Member: My teenager doesn't want to participate in any family activities this Christmas. Should I let her sit them out or demand that she participate?
Pillay: I think that if your teenager does not want to participate in any activities, the first approach should be to probably sit down with her and talk to her in an empathetic way about what might be going on.
There are many potential reasons why she might not want to participate in holiday activities. Apart from the usual rebelliousness of adolescence, it's possible that she may be suffering from depression or a social anxiety disorder, and sitting down to talk is the first step toward trying to help her. With regard to this, a professional would be able to contribute a potentially useful opinion.
In sitting down with her, you might want to ask more open-ended questions initially, questions that illustrate and demonstrate your interest in her feeling state. Also, this will give you an opportunity to eventually express some of your feelings in a way that she might be more able to receive. Having a battle over these issues in a confrontational way is rarely helpful to either person.
It is often the case that teenagers or any other person may have an initial reticence that dissolves after being present at occasions for a while. Other potential solutions may also be considered. For example, you may reach a compromise about her attending some but not all occasions; or that she may attend all occasions with an acceptable friend of choice. It is often the case that not wanting to attend family functions stems from feeling uncomfortable at them or being drawn away from something else that seems more pressing. Giving an ear to what these situations may be would be helpful probably to both you and her.

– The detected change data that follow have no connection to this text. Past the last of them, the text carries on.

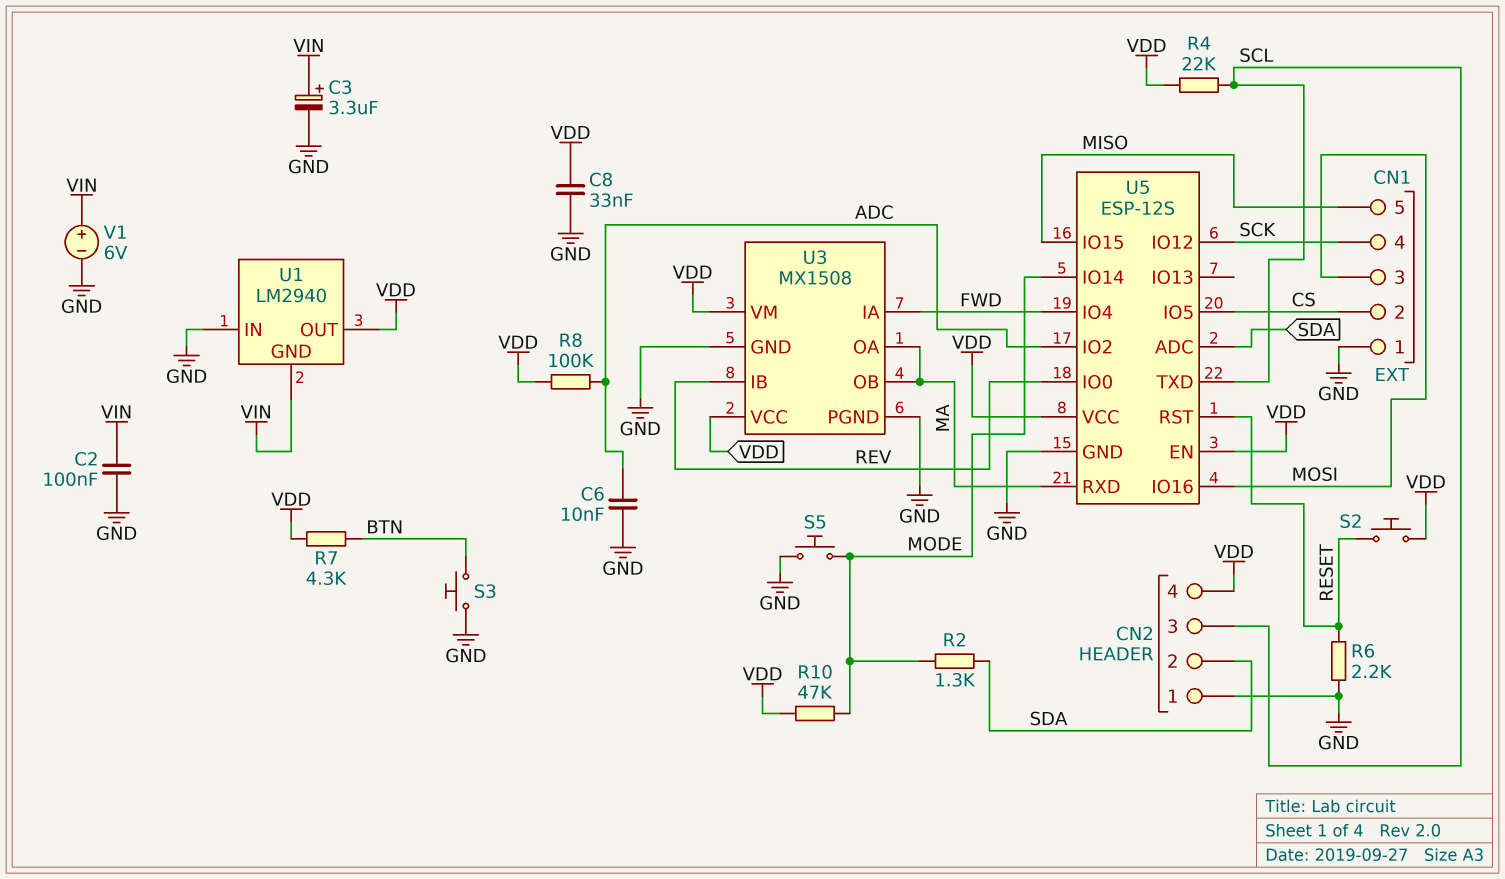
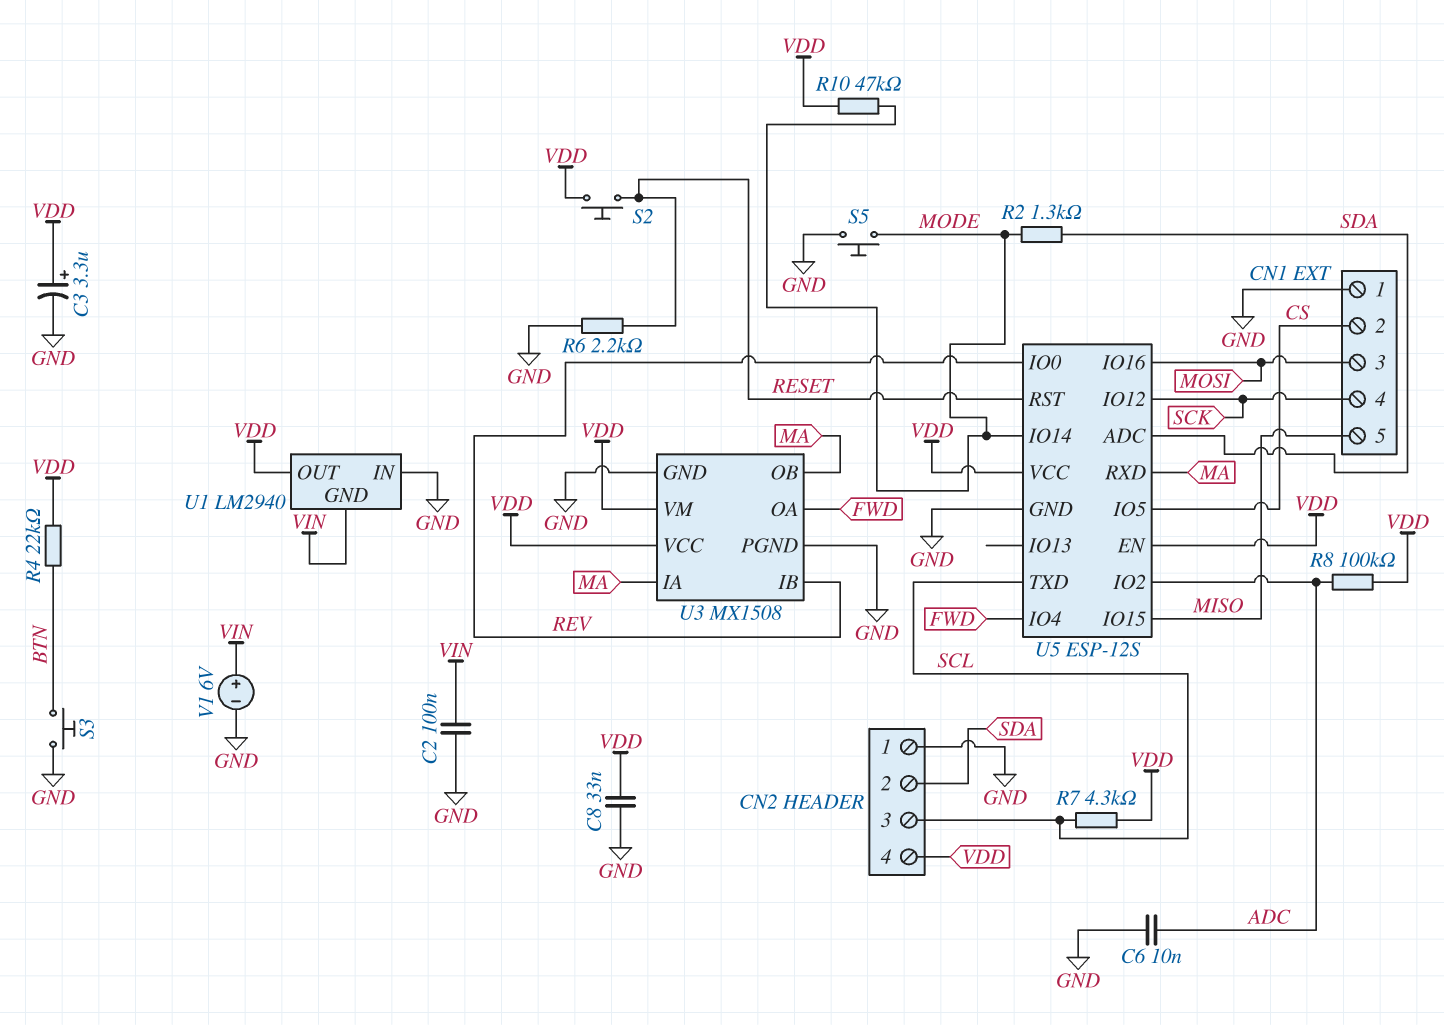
C3: 3.3uF (plus VIN, minus GND) -> 3.3uF (plus VDD, minus GND)
R4: 22k (SCL, VDD) -> 22k (BTN, VDD)
R7: 4.3k (BTN, VDD) -> 4.3k (SCL, VDD)
U3 pin IA: FWD -> MA
U3 pin OA: MA -> FWD

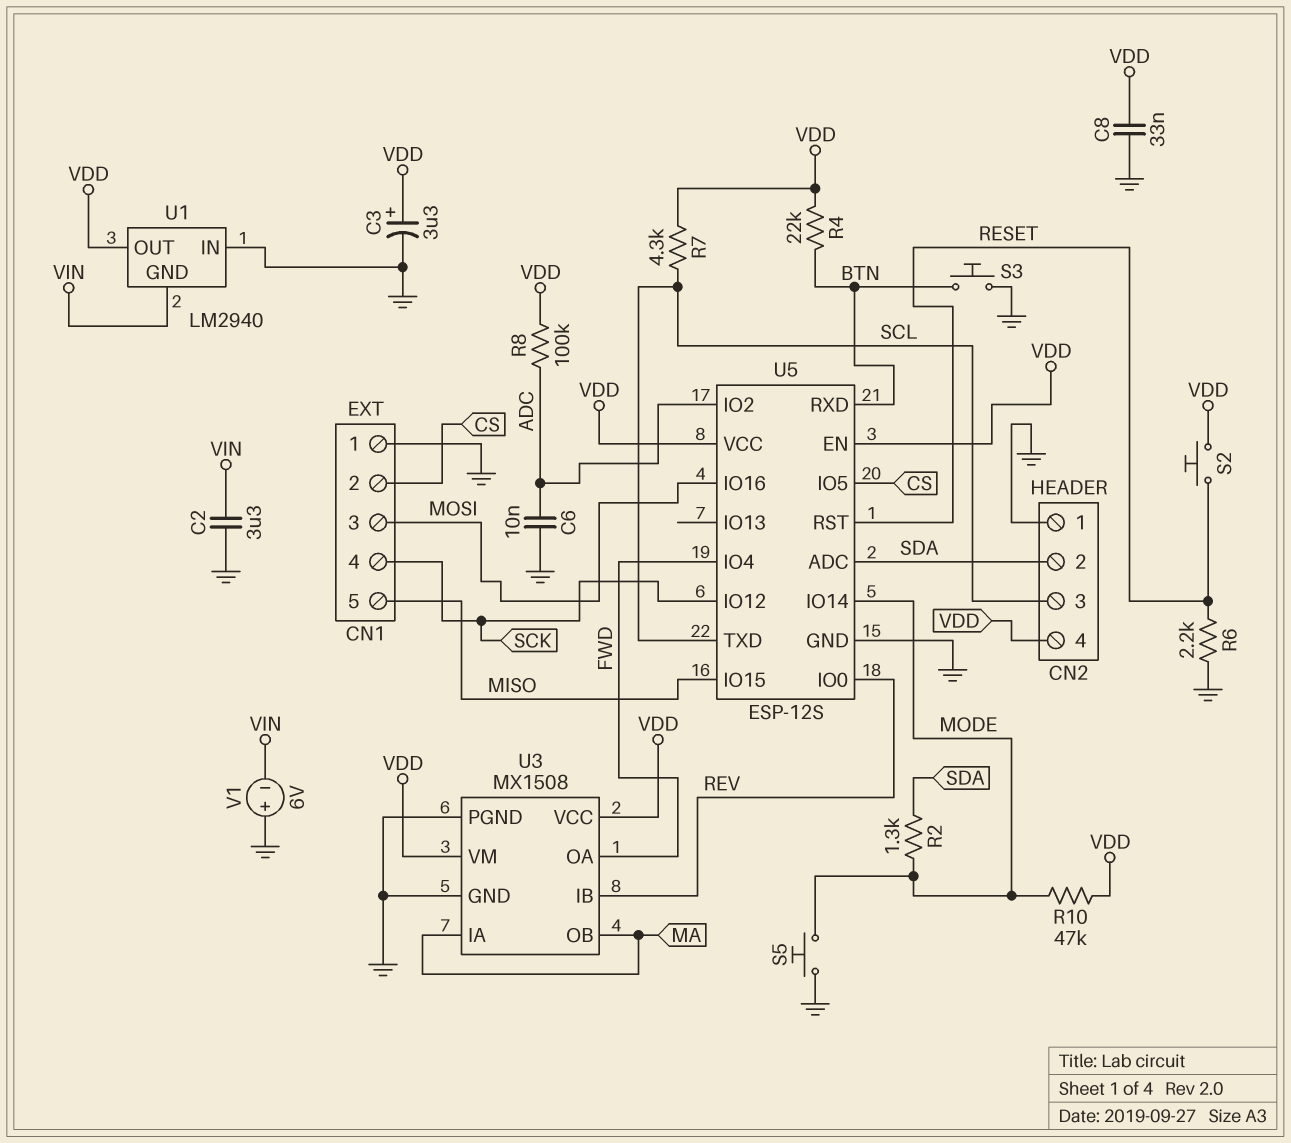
C2: 100nF (GND, VIN) -> 3.3uF (GND, VIN)
U5 pin RXD: MA -> BTN
V1: 6V (plus VIN, minus GND) -> 6V (plus GND, minus VIN)

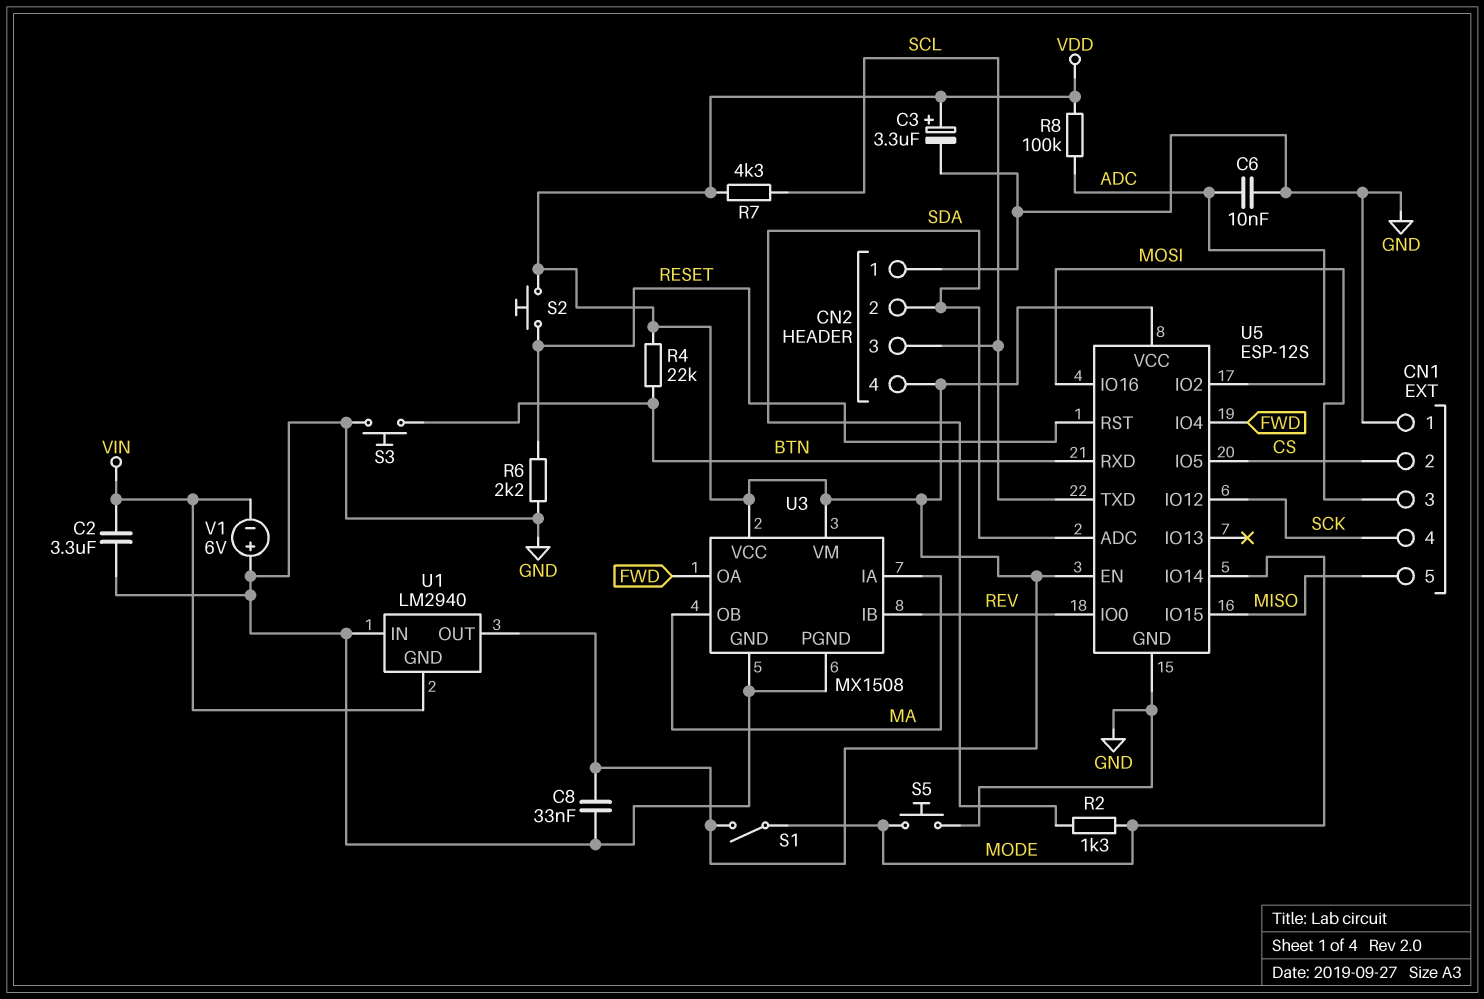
R10: 47k (MODE, VDD) -> none
S1: none -> switch (MODE, VDD)

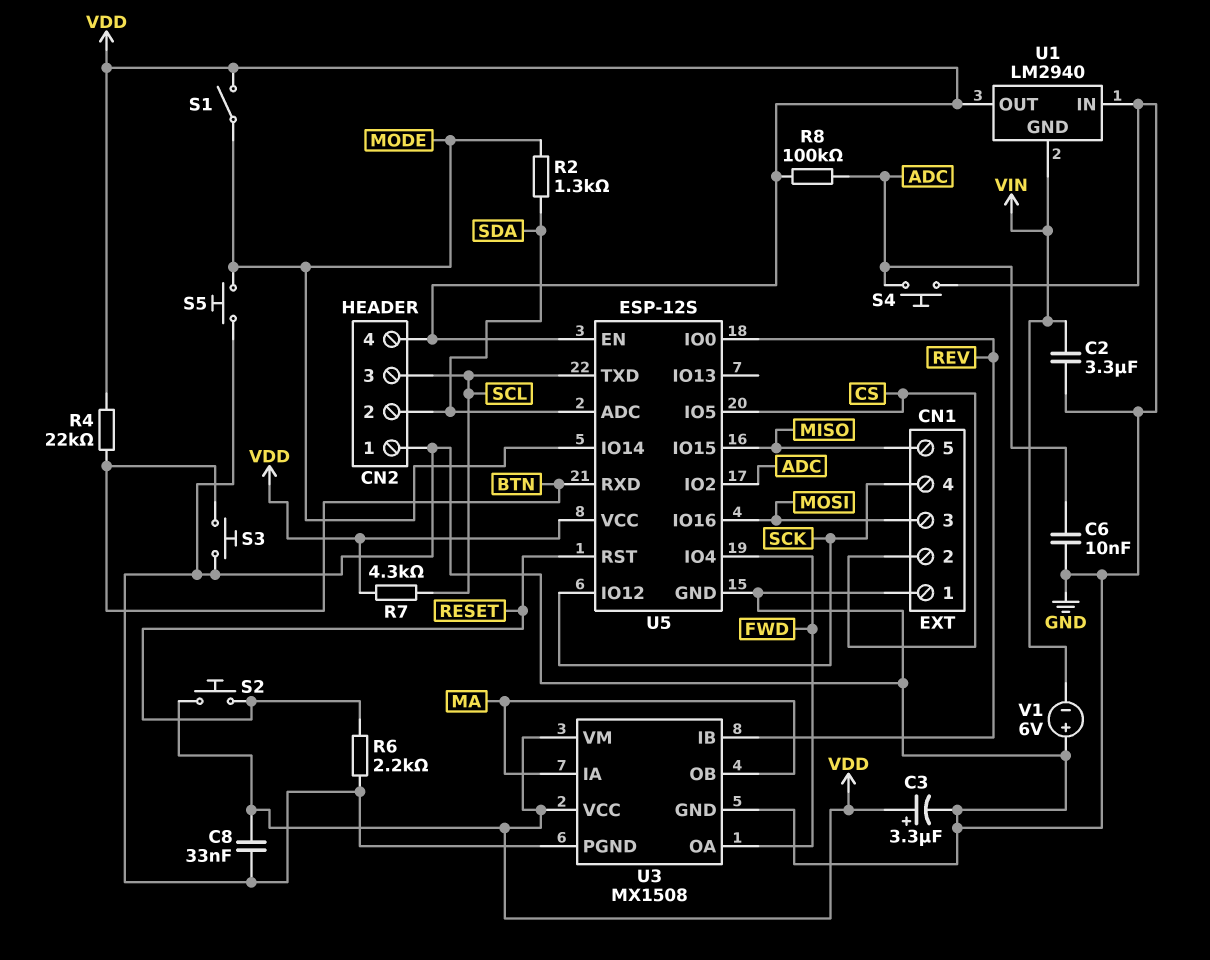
S4: none -> button (ADC, GND)

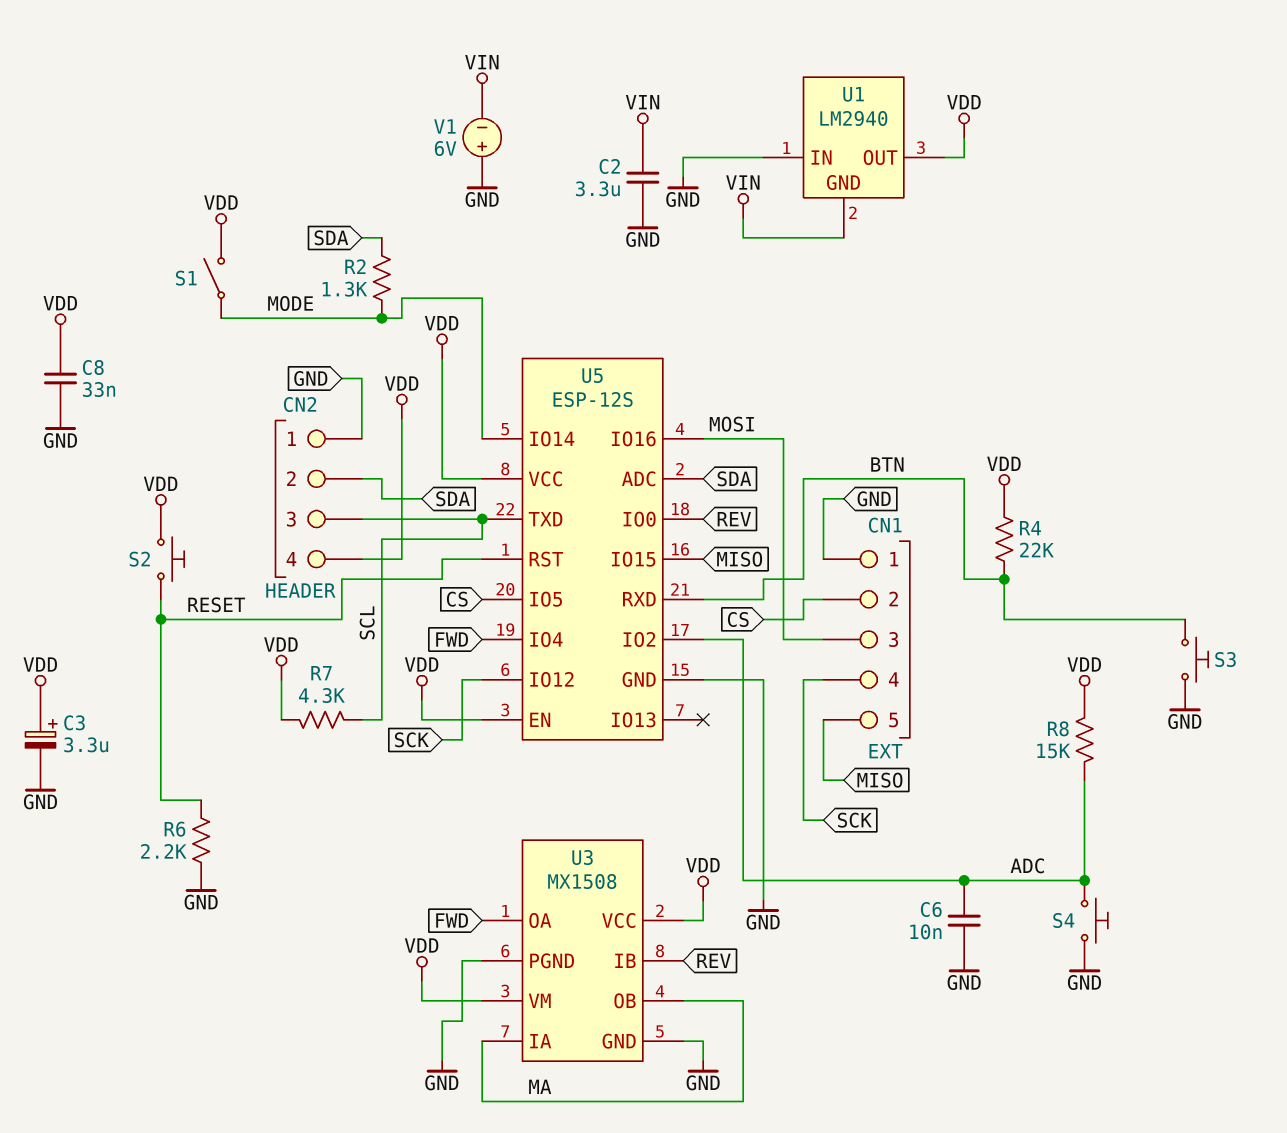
R8: 100k (ADC, VDD) -> 15k (ADC, VDD)
S5: button (GND, MODE) -> none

Therefore, neither insisting nor being inauthentically lenient is probably a good idea in this case. A step-by-step approach using this as an opportunity to deepen family connections is potentially helpful. Given the amount of negative energy on both sides.
Moderator: Any final thoughts before we wrap up, Dr. Pillay?
Pillay: If the holiday stress does get one down, remember that it's transient and the holidays will pass is often a relief especially when you feel like you are caught in some endless boredom and conflict that seems will never go away.
Moderator: Unfortunately, we are out of time. Thanks for joining us members, and thanks to Srini Pillay, MD, for being our guest.